[FFmpeg-devel] [PATCH] CrystalHD decoder support v3

Tue Feb 1 15:17:37 CET 2011

Hi,

mostly a naive pass on the code.

On Sun, 30 Jan 2011 18:53:08 -0800 Philip Langdale (by way of Philip Langdale ) wrote:
> diff --git a/libavcodec/crystalhd.c b/libavcodec/crystalhd.c
> new file mode 100644
> index 0000000..65bc285
> --- /dev/null
> +++ b/libavcodec/crystalhd.c
> @@ -0,0 +1,903 @@

> +#define OUTPUT_PROC_TIMEOUT 50
> +#define TIMESTAMP_UNIT 100000

I think a comment would be welcome (at least with the units) even
though the explanation is in the code.

> +static inline int extract_sps_pps_from_avcc(CHDContext *priv,
> +                                            uint8_t *data,
> +                                            uint32_t data_size)
> +{
> [...]
> +}

Do you think some code could be shared between this and and the mp4 to annex B bitstream filter?

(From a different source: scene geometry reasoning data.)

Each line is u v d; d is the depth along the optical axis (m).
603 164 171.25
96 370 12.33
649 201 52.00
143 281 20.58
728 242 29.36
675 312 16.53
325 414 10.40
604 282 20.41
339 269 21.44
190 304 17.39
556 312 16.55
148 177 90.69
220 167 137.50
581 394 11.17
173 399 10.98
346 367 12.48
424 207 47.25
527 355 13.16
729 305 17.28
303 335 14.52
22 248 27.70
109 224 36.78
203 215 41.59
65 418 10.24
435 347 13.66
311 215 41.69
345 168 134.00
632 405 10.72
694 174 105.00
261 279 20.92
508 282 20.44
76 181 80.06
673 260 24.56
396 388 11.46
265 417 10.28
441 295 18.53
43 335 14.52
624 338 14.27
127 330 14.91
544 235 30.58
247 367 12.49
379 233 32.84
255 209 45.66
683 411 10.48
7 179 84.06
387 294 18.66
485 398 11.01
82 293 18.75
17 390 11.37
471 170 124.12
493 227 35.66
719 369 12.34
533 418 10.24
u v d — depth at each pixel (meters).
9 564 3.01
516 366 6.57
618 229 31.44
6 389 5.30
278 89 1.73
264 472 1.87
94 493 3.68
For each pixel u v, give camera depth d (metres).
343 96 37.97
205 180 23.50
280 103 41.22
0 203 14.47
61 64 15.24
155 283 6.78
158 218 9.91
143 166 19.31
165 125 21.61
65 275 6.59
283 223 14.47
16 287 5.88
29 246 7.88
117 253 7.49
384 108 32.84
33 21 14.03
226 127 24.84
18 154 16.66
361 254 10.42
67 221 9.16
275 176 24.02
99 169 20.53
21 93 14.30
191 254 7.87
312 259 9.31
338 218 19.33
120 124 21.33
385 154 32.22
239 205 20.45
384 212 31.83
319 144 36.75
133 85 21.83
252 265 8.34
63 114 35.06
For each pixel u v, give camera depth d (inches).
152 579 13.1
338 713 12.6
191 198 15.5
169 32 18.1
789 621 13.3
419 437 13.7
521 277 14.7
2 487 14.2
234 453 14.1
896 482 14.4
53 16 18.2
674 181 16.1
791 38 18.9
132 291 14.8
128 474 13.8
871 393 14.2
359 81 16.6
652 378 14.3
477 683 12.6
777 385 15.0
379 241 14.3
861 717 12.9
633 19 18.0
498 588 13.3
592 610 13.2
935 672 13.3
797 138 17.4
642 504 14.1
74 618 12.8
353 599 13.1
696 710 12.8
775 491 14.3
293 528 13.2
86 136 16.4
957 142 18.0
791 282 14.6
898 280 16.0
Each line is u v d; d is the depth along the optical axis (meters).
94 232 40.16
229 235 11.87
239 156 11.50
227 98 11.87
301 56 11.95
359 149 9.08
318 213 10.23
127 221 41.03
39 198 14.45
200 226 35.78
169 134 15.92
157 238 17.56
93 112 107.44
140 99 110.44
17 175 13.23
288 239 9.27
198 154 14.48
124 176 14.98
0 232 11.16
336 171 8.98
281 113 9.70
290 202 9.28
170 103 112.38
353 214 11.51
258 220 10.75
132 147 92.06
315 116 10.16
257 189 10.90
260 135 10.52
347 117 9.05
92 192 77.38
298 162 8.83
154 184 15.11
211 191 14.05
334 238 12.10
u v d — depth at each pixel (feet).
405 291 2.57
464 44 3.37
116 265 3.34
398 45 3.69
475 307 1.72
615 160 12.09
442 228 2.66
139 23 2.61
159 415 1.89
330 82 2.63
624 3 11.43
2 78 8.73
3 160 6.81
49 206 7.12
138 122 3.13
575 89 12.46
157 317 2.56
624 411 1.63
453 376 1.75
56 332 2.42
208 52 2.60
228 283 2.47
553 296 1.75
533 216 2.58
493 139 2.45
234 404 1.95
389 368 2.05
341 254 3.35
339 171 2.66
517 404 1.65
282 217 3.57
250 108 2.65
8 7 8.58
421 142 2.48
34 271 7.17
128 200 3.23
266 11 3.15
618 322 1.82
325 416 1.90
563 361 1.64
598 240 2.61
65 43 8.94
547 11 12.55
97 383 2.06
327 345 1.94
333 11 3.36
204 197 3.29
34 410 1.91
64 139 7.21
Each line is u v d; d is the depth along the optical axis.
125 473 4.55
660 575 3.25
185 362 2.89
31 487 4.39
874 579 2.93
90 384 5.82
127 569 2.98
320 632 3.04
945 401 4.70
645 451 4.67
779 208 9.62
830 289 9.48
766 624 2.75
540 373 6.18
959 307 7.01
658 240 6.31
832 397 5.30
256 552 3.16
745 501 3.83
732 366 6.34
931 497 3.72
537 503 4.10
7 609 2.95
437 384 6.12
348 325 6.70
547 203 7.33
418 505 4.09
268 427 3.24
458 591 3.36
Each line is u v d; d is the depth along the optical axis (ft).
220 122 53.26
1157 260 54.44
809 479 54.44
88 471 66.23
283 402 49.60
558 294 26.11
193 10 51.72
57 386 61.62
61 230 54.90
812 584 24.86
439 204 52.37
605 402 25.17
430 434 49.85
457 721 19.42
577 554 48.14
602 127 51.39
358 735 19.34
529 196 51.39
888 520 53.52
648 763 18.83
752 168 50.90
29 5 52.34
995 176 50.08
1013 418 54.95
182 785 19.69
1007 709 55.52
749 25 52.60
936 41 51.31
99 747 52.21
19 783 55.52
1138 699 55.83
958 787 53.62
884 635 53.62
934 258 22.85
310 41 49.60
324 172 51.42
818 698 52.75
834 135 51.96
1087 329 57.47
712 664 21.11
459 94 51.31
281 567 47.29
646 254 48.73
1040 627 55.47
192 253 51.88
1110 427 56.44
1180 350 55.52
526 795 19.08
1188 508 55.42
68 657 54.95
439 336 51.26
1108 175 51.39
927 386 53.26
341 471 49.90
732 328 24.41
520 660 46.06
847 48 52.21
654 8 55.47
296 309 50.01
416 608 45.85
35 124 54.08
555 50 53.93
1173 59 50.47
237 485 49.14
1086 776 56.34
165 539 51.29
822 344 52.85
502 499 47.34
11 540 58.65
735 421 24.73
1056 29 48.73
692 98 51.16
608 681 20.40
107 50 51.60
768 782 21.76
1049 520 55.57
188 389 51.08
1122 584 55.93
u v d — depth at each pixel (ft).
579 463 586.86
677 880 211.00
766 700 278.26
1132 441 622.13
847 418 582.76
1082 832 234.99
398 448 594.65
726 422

> +static inline void print_frame_info(CHDContext *priv, BC_DTS_PROC_OUT *output)
> +{
> +    av_log(priv->avctx, AV_LOG_VERBOSE, "\tYBuffSz: %u\n", output->YbuffSz);
> +    av_log(priv->avctx, AV_LOG_VERBOSE, "\tYBuffDoneSz: %u\n",
> +           output->YBuffDoneSz);
> +    av_log(priv->avctx, AV_LOG_VERBOSE, "\tUVBuffDoneSz: %u\n",
> +           output->UVBuffDoneSz);
> +    av_log(priv->avctx, AV_LOG_VERBOSE, "\tTimestamp: %lu\n",
> +           output->PicInfo.timeStamp);

timestamp is an uint64_t

> +static inline void *memcpy_pic(void *dst, const void *src,
> +                               int bytesPerLine, int height,
> +                               int dstStride, int srcStride)
> +{
> +    int i;
> +    void *retval = dst;
> +
> +    for(i = 0; i < height; i++) {
> +        memcpy(dst, src, bytesPerLine);
> +        src = (const uint8_t*)src + srcStride;
> +        dst = (uint8_t*)dst + dstStride;
> +    }
> +    return retval;

you're not using the return value, why keeping it?

> +}
> +
> +
> +/*****************************************************************************
> + * OpaqueList functions
> + ****************************************************************************/
> +
> +static uint64_t opaque_list_push(CHDContext *priv, uint64_t reordered_opaque)
> +{
> +    OpaqueList *newNode = av_mallocz(sizeof (OpaqueList));

You should check newNode is not NULL.

> +    if (priv->head == NULL) {
> +        newNode->fake_timestamp = TIMESTAMP_UNIT;
> +        priv->head = newNode;
> +    } else {
> +        newNode->fake_timestamp = priv->tail->fake_timestamp + TIMESTAMP_UNIT;
> +        priv->tail->next = newNode;
> +    }
> +    priv->tail = newNode;
> +    newNode->reordered_opaque = reordered_opaque;
> +
> +    return newNode->fake_timestamp;
> +}
> +
> +static uint64_t opaque_list_pop(CHDContext *priv, uint64_t fake_timestamp)
> +{

Can you please document the behaviour of this function?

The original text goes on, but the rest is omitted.